Le parole di Primo Levi aprono a una domanda essenziale che ruota intorno alla radice dell'essere. Non c'è domanda senza ricerca di una plausibile risposta, nella misura in cui ogni problema reca in sé la sua soluzione, evidente o celata che sia. Una risposta improcrastinabile, irrinunciabile, alla quale non possiamo sottrarci. Domani si celebra la Giornata della Memoria. Mai come in questi giorni di crisi e rivolte risulta attuale. La memoria, si sa, è il nostro bagaglio di esperienze vissute o immaginate. La memoria trascende l'individuo e lo consacra a creatura sapiente e veggente. L'essere umano differisce dall'animale, anch'esso capace di ricordare, in quanto capace di discernere fra gli eventi storici il morale dall'immorale. Il flusso storico rappresenta un pozzo senza fondo a cui attingere al momento del bisogno.

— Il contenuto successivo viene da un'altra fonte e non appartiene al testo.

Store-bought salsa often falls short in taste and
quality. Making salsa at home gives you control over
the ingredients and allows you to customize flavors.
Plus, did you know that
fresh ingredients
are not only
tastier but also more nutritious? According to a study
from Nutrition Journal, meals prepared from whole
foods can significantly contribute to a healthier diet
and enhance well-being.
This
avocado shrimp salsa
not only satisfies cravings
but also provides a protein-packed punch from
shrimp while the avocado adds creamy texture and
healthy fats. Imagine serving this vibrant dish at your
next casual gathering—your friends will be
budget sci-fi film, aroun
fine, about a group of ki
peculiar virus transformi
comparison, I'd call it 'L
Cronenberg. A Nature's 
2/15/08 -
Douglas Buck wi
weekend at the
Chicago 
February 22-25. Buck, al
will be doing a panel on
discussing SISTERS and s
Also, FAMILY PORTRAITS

La Storia insegna che la Shoah rappresenta l'incommensurabile catastrofe che segnerà per sempre la fronte di ogni essere umano, passato presente o non ancora nato, finché l'umanità avrà respiro. La Storia racconta con voce ferma e sicura; nel suo Verbo la tenebra diventa luce, il passato si mescola al presente e ricomincia a pulsare attuale.
Stiamo ascoltando in questi giorni l'urlo dei popoli in rivolta: la Tunisia s'infiamma, l'Algeria riecheggia rabbiosa la ribellione, l'Egitto reclama la sua parte. La crisi economica ha sviluppato i suoi frutti colpendo i Paesi più sensibili alla rivolta. L'Italia, dalla sua ovattata condizione senza tempo, sospesa fra torbidi scandali sessuali e bassezze d'animo, trattiene il respiro. Un Paese saturo di cultura, potenzialmente forte, dichiara la sua piena inettitudine a far fronte alla Storia. Preferendo starsene ai margini, incapace d'indignarsi o di prendere una posizione coerente.

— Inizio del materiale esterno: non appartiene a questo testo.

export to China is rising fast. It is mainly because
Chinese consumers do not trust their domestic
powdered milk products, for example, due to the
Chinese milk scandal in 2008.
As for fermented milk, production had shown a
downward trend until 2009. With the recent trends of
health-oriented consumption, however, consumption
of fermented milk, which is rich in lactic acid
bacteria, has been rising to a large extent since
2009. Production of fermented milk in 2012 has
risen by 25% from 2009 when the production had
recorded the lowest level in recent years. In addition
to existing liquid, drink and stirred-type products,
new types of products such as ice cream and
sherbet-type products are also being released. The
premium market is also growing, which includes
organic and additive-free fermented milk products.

Ogni popolo porta scritto nella carne le atrocità dell'olocausto. E così ogni popolo deve farsi carico del proprio destino, accogliendo il peso delle responsabilità e lottando per assicurare a tutti la libertà di pensiero e d'espressione, il diritto di vivere serenamente e in piena consapevolezza, il dovere di conservare l'ambiente in cui vive assicurando alla propria discendenza i valori per i quali in passato altri hanno lottato e versato sangue. Non c'è dubbio che un eccesso di benessere può indebolire la facoltà visiva. Nei paesi ricchi la maggior parte della popolazione ha un pasto assicurato e una casa riscaldata in cui trovare ristoro. Paradossalmente, è proprio dagli Stati Uniti, nazione fino a qualche anno fa potenza mondiale dove la crisi ha trasformato le case in roulotte o baracche, che viene il grido ottimista di un Presidente per incoraggiare l'innovazione e il rilancio dell'economia.

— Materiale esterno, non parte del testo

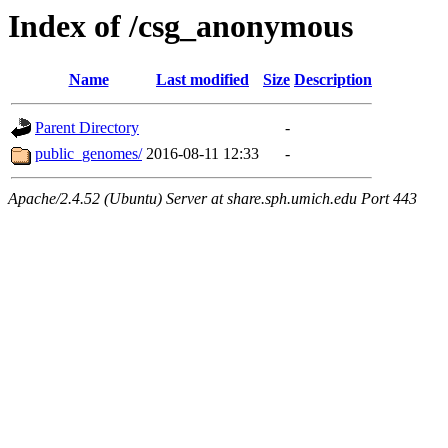
Index of /csg_anonymous
Name
Last modified
Size
Description
Parent Directory
-
public_genomes/
2016-08-11 12:33
-
Apache/2.4.52 (Ubuntu) Server at share.sph.umich.edu Port 443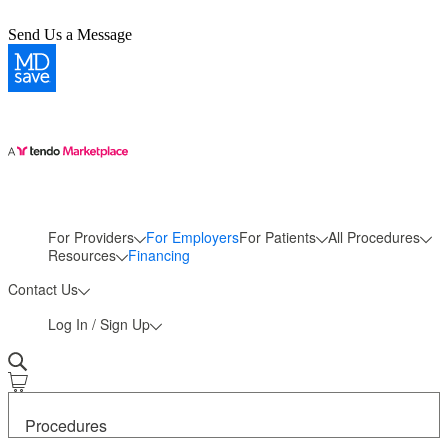
Send Us a Message
For Providers
For Employers
For Patients
All Procedures
More
Resources
Financing
Contact Us
Log In / Sign Up
Procedures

Quali cause hanno portato al sacrificio di milioni d'individui, oltre alla crisi economica che spaventosamente riflette le vicende presenti? L'affermarsi del nazifascismo ha trovato forse terreno fertile nella vigliaccheria e nella corruzione della popolazione fragile e non ancora pronta a una rivoluzione culturale? Ogni forma di razzismo, omofobia malcelata, svilimento della donna, può farci fermare a riflettere, a ripensare il passato alla luce degli eventi attuali? Con quale tranquillità d'animo possiamo pensare il nostro futuro, accettando di essere governati da vertici corrotti? L'umanità è in grado di evitare le catastrofi, ma non è capace di opporsi alle stragi, non sa sfuggire ai conflitti di religione, non ha una risposta per ogni male.

Nella nostra piccola Italia, colpevole come la Germania di tirannie ed epurazioni, il livello di corruzione attuale, d'immoralismo, di mancanza di valori, ha oltrepassato la soglia del sopportabile.
E tuttavia possiamo opporci alla manipolazione mediatica con le nostre stesse forze, attraverso i blog, il teatro, la scrittura, l'arte. Perché finché la Cultura avrà spazio nelle nostre menti, ci sarà uno spiraglio di salvezza.
Ma per lasciare spazio alla Cultura, bisogna gettarsi alle spalle l'era berlusconiana e crearsi una seconda pelle, come i rettili, destinati a strisciare ma capaci di fare la muta.